Plus de deux mois d’absence, huit mois après sa réélection pour un huitième mandat, un scénario qui interroge au Cameroun. Pourtant, les autorités assurent que cette situation, bien qu’inhabituelle, reste conforme à la légalité.
Benoit Ndong Soumeth, ministre chargé de mission à la Présidence, a tenu à rassurer : « Une population peut légitimement s’interroger sur la situation de son dirigeant. Le ministre directeur du Cabinet civil a confirmé que tout va bien. Son avis est celui qui compte pour apaiser les inquiétudes. Aucune urgence ni exception n’est à signaler », a-t-il déclaré.
L’absence de transparence pointée du doigt par l’opposition
Roger Justin Noah, secrétaire général adjoint du MRC, parti d’opposition de Maurice Kamto, dénonce un manque de respect envers les Camerounais. « Pourquoi avoir organisé un scrutin sous une forme qui laisse planer des doutes, pour ensuite s’absenter pendant des semaines hors du pays ? Si le chef de l’État rencontre des difficultés de santé, le peuple doit en être informé. Il n’est pas acceptable de maintenir une telle ambiguïté autour de son état », a-t-il réagi.

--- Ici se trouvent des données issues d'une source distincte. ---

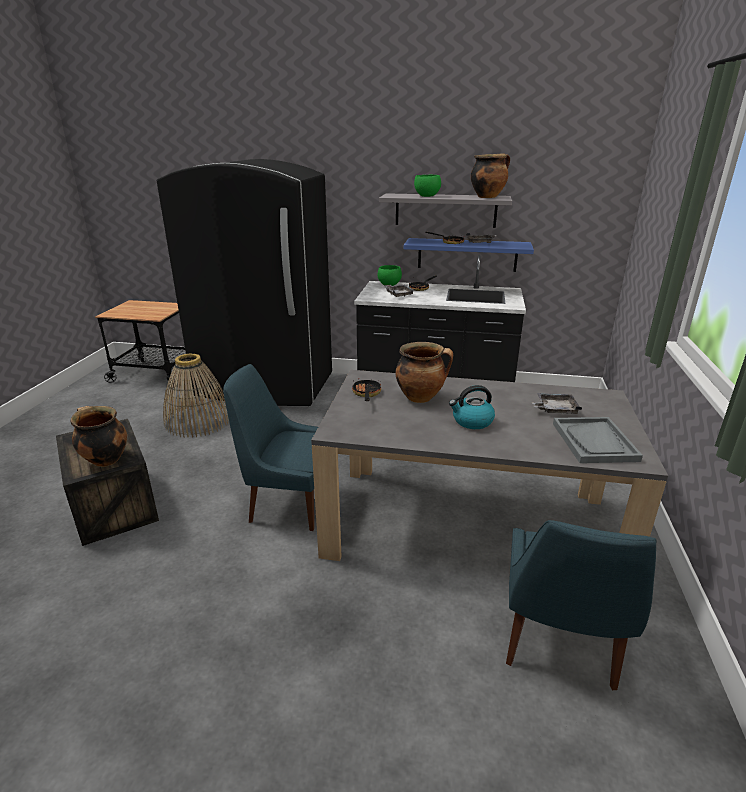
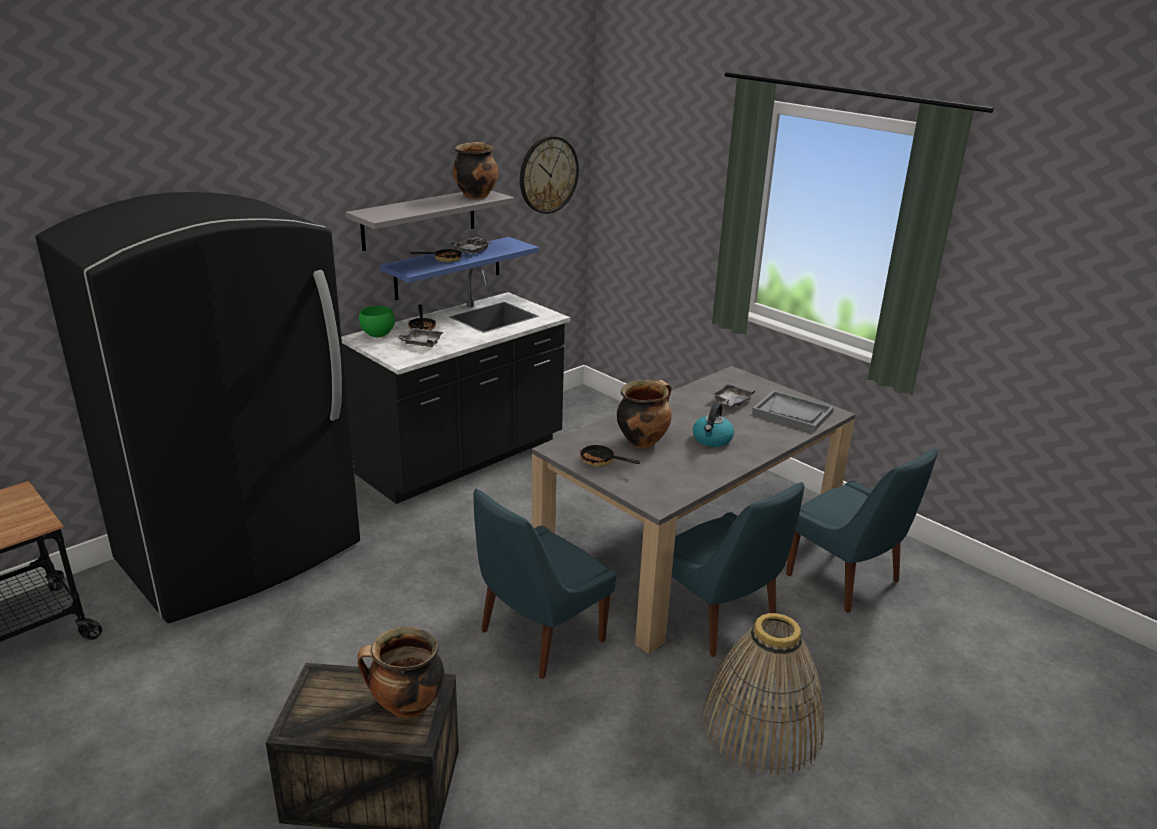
camera: 55 degrees left, 0 degrees up
basket [163,353,229,438] -> basket moved to [702,613,824,775]
green bowl [414,175,441,197] -> none
none -> wall clock [520,136,579,214]
none -> blue chair [672,482,805,657]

Cabral Libii, troisième à la dernière présidentielle, minimise quant à lui la polémique. Pour lui, l’enjeu réside ailleurs : « Qu’il soit au Cameroun ou à l’étranger, la légalité est la même. Mais force est de constater qu’un vide juridique persiste. À l’approche des élections locales, il est temps de voter massivement pour changer de régime », a-t-il lancé.
Le député PCRN espère, lui, une alternance politique qui permettrait de réviser les dispositions encadrant les déplacements du président.